# Disappointed in 04 Maxima



## tpd01 (May 28, 2005)

I have a 04 Maxima and the little things are driving me crazy. You would think that a $32,000 car would have better quality.

The sun roof wouldn't work. The Nissan mechanic said it was a lousy design and he adjusted the "windshield" down so the roof would work. I don't have the wind protection that I had before when the roof was open. Anyone have a better fix?

My stereo CD changer was replaced once due to inoperability. Ever since the CDs skip when the car interior is cold (Cold mornings). After the car warms up it seems to play OK. It is almost like humidity is getting on the laser. Of course Nissan won't do anything about it until I can show them it is skipping. Guess I'll have to wait till next winter. Anyone else experience these problems?


----------



## am3rican (Feb 26, 2005)

tpd01 said:


> I have a 04 Maxima and the little things are driving me crazy. You would think that a $32,000 car would have better quality.
> 
> The sun roof wouldn't work. The Nissan mechanic said it was a lousy design and he adjusted the "windshield" down so the roof would work. I don't have the wind protection that I had before when the roof was open.
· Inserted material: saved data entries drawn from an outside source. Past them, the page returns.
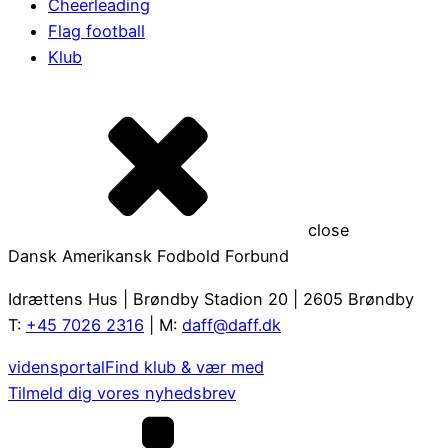
Cheerleading
Flag football
Klub
close
Dansk Amerikansk Fodbold Forbund
Idrættens Hus | Brøndby Stadion 20 | 2605 Brøndby
T:
+45 7026 2316
| M:
daff@daff.dk
vidensportal
Find klub & vær med
Tilmeld dig vores nyhedsbrev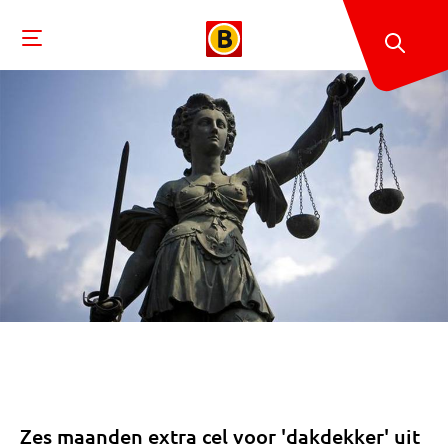
Zes maanden extra cel voor 'dakdekker' uit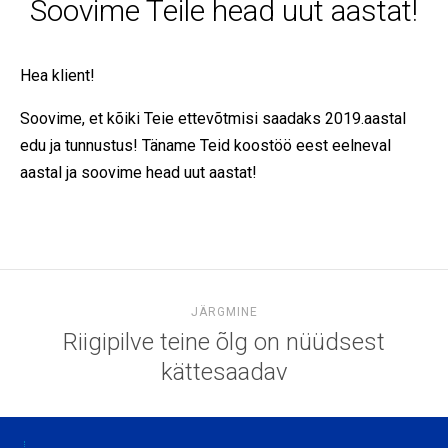
Soovime Teile head uut aastat!
Hea klient!
Soovime, et kõiki Teie ettevõtmisi saadaks 2019.aastal
edu ja tunnustus! Täname Teid koostöö eest eelneval
aastal ja soovime head uut aastat!
JÄRGMINE
Riigipilve teine õlg on nüüdsest
kättesaadav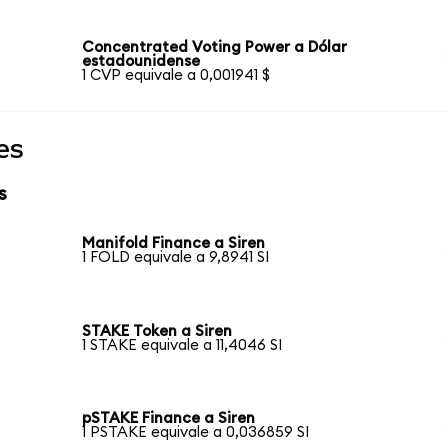
Concentrated Voting Power a Dólar
estadounidense
1 CVP equivale a 0,001941 $
es
s
Manifold Finance a Siren
1 FOLD equivale a 9,8941 SI
STAKE Token a Siren
1 STAKE equivale a 11,4046 SI
pSTAKE Finance a Siren
1 PSTAKE equivale a 0,036859 SI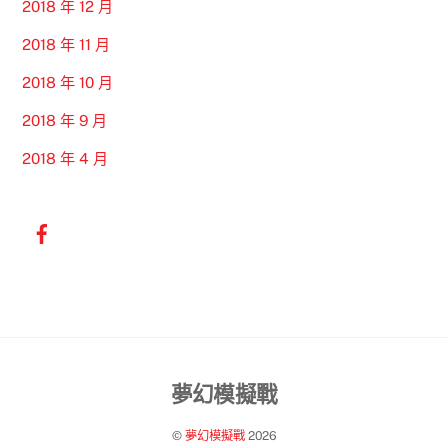
2018 年 12 月
2018 年 11 月
2018 年 10 月
2018 年 9 月
2018 年 4 月
Back
夢幻模擬戰
To
©
夢幻模擬戰
2026
Top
Anyone have a better fix?
> 
> My stereo CD changer was replaced once due to inoperability. Ever since the CDs skip when the car interior is cold (Cold mornings). After the car warms up it seems to play OK. It is almost like humidity is getting on the laser. Of course Nissan won't do anything about it until I can show them it is skipping. Guess I'll have to wait till next winter. Anyone else experience these problems?


three words: cost cutting measures.


----------



## am3rican (Feb 26, 2005)

am3rican said:


> three words: cost cutting measures.


Nissan has been plaqued with high costs, so i'm sure the new CEO devised a way to build cars cheaper, which may have affected quality. The new JD Power quality surveys seem to show that build quality is going down. It might also be that you just got a lemon. Also about the stereo, if it is Bose, which I suspect, I am not surprised that it is skipping


----------



## Rice killer (Jun 24, 2005)

I like to come onto other boards and flame Nissan enthusiasts for no apparent reason.

I have also been warned by the moderators that if I do it again, I will be banned.


----------